Ces considérations sur le lien entre l’art et l’Eglise, nous interpelle nous, dominicaines. Quelle place faisons-nous l’art dans notre prédication, notre prière et jusque dans nos lieux de vie. Dans le cadre des célébrations du jubilé de la mort de saint Dominique, chaque communauté est invitée à présenter une œuvre d’art sur st Dominique (statue, icone, peinture…) liée à l’histoire de votre entité ou de votre communauté. Avec l’apport de chacune, cela pourra constituer en quelque sorte notre « patrimoine artistique dominicain CRSD » !


(1) Discours aux artistes, 8 avril 1952, cité dans Isabelle Saint-Martin, Art chrétien / art sacré, regards du catholicisme sur l’art, France, XIXe-XXe siècle, Presses Universitaires de Rennes, 2014, p. 11.

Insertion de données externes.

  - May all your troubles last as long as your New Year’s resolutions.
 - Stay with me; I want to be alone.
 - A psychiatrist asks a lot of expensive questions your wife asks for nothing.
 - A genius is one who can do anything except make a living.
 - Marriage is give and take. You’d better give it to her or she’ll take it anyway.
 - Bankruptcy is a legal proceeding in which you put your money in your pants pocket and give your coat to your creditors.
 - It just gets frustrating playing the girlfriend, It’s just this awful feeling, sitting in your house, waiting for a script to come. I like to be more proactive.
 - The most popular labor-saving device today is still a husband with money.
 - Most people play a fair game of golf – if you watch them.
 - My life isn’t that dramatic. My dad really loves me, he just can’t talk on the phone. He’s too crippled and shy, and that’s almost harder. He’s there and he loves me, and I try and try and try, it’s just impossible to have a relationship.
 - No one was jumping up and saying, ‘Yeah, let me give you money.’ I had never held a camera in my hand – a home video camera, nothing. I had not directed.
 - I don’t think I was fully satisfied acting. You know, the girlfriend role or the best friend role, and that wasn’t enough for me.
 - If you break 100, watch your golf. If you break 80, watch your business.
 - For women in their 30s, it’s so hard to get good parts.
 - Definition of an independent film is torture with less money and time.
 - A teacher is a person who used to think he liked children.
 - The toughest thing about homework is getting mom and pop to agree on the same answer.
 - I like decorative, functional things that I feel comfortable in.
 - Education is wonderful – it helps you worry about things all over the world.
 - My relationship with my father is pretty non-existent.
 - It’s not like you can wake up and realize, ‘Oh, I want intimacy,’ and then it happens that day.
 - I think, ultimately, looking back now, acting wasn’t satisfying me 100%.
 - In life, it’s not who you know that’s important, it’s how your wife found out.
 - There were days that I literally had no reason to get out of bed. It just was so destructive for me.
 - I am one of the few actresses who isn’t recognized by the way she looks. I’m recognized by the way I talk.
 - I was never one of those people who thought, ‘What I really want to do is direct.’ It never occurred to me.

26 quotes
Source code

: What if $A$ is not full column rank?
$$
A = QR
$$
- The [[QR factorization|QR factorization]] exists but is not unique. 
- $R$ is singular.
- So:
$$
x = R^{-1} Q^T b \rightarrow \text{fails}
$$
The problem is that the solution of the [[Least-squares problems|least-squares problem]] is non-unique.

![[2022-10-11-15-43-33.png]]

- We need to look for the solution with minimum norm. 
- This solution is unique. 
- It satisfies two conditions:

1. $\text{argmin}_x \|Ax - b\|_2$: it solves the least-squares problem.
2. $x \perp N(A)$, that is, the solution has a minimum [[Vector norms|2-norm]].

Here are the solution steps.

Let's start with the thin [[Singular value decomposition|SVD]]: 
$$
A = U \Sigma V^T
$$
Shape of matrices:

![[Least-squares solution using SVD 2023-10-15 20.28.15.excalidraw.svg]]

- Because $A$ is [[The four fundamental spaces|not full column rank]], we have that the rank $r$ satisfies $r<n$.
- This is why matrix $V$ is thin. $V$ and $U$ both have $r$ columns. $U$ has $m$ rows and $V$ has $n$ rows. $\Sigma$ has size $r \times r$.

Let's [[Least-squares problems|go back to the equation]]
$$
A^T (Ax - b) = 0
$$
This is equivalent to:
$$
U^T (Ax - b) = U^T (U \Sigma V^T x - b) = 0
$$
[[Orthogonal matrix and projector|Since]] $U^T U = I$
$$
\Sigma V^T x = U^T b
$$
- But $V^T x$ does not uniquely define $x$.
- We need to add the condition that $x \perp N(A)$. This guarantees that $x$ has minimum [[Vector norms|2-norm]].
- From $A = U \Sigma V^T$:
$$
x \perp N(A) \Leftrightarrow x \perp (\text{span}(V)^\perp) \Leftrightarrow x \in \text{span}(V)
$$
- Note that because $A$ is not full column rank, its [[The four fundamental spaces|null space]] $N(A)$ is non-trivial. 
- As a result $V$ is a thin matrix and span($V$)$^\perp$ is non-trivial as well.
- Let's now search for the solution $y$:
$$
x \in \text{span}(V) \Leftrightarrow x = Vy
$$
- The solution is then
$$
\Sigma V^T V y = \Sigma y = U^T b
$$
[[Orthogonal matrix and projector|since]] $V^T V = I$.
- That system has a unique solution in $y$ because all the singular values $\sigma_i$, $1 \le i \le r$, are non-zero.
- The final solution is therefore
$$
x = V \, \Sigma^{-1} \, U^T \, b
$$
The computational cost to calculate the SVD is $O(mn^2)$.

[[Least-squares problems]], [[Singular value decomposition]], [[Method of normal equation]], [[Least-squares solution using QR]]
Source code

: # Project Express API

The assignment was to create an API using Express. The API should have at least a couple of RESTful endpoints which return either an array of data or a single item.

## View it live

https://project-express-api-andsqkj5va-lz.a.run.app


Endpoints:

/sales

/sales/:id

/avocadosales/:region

(2) Isabelle Saint-Martin, Art chrétien / art sacré, regards du catholicisme sur l’art, France, XIXe-XXe siècle, Presses Universitaires de Rennes, 2014.
(3) Paul VI, « L’Eglise et l’art », Insegnamenti di Paolo VI, Rome, 1964, 312-318, trad. fr. La Documentation catholique, n° 61, 1964, p. 383-388.

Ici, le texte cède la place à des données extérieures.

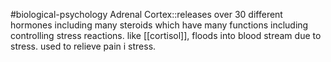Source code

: #biological-psychology 
Adrenal Cortex::releases over 30 different hormones including many steroids which have many functions including controlling stress reactions. like [[cortisol]], floods into blood stream due to stress. used to relieve pain i stress.
<!--SR:!2023-12-19,1,230-->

(4) Benoît XVI, « Discours aux artistes », 21 novembre 2009 ; Jean-Paul II, « Lettre aux artistes », 4 avril 1999.
(5) L’expression est ici empruntée à Régis Debray qui publia, en 2002, un Rapport sur l’Enseignement du fait religieux dans l’école laïque.
(6) Jean-Marie Duthilleul « Le rôle de l’architecte », communication prononcée à l’occasion du colloque Intelligence de l’art et culture religieuse aujourd’hui, organisé à l’Ecole du Louvre les 15 et 16 avril 2020.